ABOUT THIS TASK: Nothing is needed except the lines below that run from the one with "expression analysis of" through the one with "of normal human", repeated exactly.

===== PROVIDED DATA =====

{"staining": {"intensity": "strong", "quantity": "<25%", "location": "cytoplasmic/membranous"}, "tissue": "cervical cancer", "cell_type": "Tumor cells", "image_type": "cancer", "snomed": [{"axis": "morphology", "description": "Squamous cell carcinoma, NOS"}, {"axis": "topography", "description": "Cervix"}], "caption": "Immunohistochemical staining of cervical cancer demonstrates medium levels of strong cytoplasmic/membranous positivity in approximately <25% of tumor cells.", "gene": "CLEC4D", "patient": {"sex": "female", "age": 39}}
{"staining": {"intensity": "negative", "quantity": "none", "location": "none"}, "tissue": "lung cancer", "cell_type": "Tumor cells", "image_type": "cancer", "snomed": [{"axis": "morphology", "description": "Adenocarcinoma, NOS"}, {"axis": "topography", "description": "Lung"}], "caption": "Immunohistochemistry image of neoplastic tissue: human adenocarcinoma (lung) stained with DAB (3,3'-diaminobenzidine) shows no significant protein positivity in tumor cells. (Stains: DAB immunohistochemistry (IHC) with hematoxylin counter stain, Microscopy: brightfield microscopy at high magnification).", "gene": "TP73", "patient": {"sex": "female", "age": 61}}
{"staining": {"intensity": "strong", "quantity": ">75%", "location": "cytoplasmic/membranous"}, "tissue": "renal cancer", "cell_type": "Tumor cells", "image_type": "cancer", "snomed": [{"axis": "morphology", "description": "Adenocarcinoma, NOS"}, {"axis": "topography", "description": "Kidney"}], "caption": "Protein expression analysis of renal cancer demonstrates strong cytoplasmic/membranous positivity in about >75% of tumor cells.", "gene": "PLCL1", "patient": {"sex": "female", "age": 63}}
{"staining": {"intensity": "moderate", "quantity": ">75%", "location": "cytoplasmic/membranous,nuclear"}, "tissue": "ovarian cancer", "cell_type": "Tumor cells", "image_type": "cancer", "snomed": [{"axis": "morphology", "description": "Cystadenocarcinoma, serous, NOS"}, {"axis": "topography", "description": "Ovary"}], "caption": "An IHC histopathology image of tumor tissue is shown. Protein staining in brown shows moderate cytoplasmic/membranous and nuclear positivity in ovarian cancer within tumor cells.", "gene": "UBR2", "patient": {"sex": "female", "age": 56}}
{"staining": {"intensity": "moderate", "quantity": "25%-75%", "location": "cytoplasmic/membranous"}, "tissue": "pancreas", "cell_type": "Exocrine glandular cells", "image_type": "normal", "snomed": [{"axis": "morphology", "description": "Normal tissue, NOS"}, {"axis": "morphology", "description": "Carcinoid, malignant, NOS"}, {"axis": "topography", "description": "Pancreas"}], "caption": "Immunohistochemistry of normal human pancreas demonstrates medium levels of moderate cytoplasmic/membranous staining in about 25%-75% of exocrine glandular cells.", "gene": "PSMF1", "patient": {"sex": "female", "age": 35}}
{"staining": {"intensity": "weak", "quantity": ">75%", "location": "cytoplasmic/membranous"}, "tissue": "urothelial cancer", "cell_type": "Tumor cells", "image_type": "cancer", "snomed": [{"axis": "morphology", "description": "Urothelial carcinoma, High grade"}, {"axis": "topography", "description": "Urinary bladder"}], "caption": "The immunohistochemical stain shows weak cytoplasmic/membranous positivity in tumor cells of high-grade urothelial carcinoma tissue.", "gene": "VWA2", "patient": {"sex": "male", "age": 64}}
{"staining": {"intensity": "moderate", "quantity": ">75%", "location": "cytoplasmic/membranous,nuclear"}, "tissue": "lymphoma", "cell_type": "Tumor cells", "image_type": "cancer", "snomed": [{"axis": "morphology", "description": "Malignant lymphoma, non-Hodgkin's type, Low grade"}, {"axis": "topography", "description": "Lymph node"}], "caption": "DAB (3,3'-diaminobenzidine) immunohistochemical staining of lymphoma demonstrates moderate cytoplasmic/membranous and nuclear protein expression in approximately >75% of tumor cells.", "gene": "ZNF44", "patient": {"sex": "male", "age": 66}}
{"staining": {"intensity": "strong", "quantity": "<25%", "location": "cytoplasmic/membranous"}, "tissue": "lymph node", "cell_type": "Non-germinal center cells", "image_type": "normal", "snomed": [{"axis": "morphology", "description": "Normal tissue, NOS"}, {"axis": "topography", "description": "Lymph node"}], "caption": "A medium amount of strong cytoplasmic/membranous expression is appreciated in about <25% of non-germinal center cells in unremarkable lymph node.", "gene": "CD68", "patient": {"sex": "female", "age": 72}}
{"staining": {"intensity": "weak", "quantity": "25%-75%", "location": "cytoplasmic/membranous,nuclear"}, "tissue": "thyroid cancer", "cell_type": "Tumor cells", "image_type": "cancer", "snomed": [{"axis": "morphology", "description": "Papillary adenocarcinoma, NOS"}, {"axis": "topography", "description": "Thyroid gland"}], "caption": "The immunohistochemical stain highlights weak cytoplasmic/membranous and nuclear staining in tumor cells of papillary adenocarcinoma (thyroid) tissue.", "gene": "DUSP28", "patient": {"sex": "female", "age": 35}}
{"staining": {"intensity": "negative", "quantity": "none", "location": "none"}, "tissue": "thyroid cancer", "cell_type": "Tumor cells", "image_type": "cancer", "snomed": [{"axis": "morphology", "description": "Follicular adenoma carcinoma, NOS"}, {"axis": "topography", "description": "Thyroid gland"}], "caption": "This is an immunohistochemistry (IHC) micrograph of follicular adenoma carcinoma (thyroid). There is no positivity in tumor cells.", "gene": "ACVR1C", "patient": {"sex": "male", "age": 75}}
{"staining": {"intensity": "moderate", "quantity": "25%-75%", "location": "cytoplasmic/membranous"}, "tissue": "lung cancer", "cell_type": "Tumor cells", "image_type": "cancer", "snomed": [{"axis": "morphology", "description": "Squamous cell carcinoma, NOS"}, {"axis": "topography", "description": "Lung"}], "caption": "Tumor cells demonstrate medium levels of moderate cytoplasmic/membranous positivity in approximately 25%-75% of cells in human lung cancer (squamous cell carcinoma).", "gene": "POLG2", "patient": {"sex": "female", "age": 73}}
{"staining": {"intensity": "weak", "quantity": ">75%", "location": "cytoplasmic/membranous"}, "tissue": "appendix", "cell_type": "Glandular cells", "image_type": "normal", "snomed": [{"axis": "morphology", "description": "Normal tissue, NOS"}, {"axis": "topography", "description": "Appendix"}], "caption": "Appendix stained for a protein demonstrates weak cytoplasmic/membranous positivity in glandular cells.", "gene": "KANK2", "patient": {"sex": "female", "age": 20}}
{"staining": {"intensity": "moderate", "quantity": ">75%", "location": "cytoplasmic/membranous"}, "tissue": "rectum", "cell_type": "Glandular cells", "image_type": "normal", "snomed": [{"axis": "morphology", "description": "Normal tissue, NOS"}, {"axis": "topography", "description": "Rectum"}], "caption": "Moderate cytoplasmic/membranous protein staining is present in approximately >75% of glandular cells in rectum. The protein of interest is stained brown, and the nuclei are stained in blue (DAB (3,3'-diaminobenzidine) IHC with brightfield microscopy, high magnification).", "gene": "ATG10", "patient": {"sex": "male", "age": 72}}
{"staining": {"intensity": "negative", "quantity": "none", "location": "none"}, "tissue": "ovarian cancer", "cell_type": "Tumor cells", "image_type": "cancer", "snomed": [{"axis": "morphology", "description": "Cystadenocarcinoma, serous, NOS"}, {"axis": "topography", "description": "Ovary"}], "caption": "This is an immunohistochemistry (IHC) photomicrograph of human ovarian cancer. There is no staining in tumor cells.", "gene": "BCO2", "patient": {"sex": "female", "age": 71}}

=====

SOLUTION:
{"staining": {"intensity": "strong", "quantity": ">75%", "location": "cytoplasmic/membranous"}, "tissue": "renal cancer", "cell_type": "Tumor cells", "image_type": "cancer", "snomed": [{"axis": "morphology", "description": "Adenocarcinoma, NOS"}, {"axis": "topography", "description": "Kidney"}], "caption": "Protein expression analysis of renal cancer demonstrates strong cytoplasmic/membranous positivity in about >75% of tumor cells.", "gene": "PLCL1", "patient": {"sex": "female", "age": 63}}
{"staining": {"intensity": "moderate", "quantity": ">75%", "location": "cytoplasmic/membranous,nuclear"}, "tissue": "ovarian cancer", "cell_type": "Tumor cells", "image_type": "cancer", "snomed": [{"axis": "morphology", "description": "Cystadenocarcinoma, serous, NOS"}, {"axis": "topography", "description": "Ovary"}], "caption": "An IHC histopathology image of tumor tissue is shown. Protein staining in brown shows moderate cytoplasmic/membranous and nuclear positivity in ovarian cancer within tumor cells.", "gene": "UBR2", "patient": {"sex": "female", "age": 56}}
{"staining": {"intensity": "moderate", "quantity": "25%-75%", "location": "cytoplasmic/membranous"}, "tissue": "pancreas", "cell_type": "Exocrine glandular cells", "image_type": "normal", "snomed": [{"axis": "morphology", "description": "Normal tissue, NOS"}, {"axis": "morphology", "description": "Carcinoid, malignant, NOS"}, {"axis": "topography", "description": "Pancreas"}], "caption": "Immunohistochemistry of normal human pancreas demonstrates medium levels of moderate cytoplasmic/membranous staining in about 25%-75% of exocrine glandular cells.", "gene": "PSMF1", "patient": {"sex": "female", "age": 35}}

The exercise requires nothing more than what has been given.